Rod told somewhat different stories. He’s been working for a while to get large mainstream organizations to change their modes of collaboration and knowledge management. He wasn’t as optimistic as some others that "if we build it, they will come." He’d seen plenty of management teams that were indifferent to or confused by the new technologies, and how hard it was get momentum when this was the case. To be sure, he’s also seen success stories. He told the audience, for example, about how effective wikis could be for letting groups develop Sarbanes-Oxley compliance policies. But overall, his experiences seemed different than those of the other panelists.
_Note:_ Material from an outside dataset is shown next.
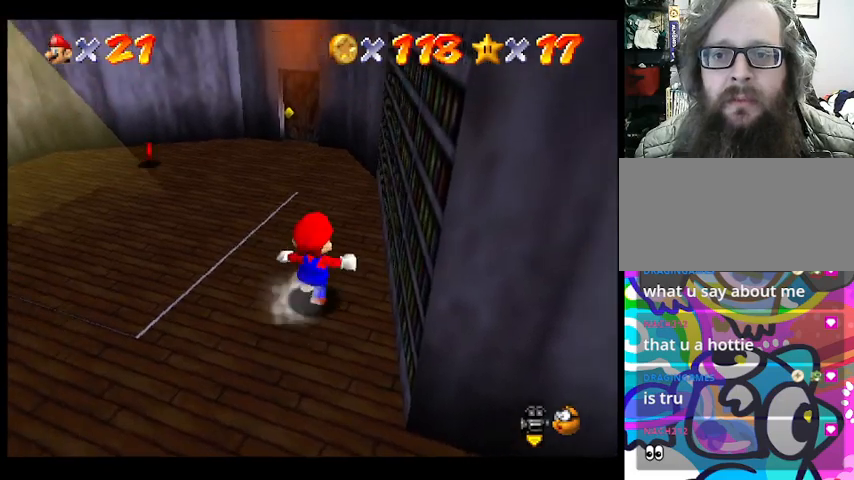
{"buttons": [], "left_stick": "up", "events": [[67, "left_stick", "center"], [300, "left_stick", "up"]]}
We didn’t have enough time to pursue the issue, but I wanted to ask the Irregulars about the possibility that the tools we’re so interested in are destined to be niche technologies. The niche will be inherently novelty-friendly and tech-friendly workplaces like the ones inside startups and technology vendors. This is a big niche, and if Enterprise 2.0 technologies succeed only in such workplaces it doesn’t mean at all that they’re failures. It does mean, though, that they’re not going to have an impact on most companies or most knowledge workers.
Another possibility is that Enterprise 2.0 takes off quickly in tech-friendly environments, then slowly penetrates other ones, perhaps as worker and managers migrate into them or perhaps as entry-level employes demand the kinds of tools they’re accustomed to using on the Web.
In summary, this panel discussion helped bring into sharper focus the important question around Enterprise 2.0 technologies. It’s not "Will these tools succeed anywhere?" It’s "What determines where these technologies will succeed, and how quickly?" What are the most important drivers — industry, employee demographics, managerial willpower? What else? What do you think?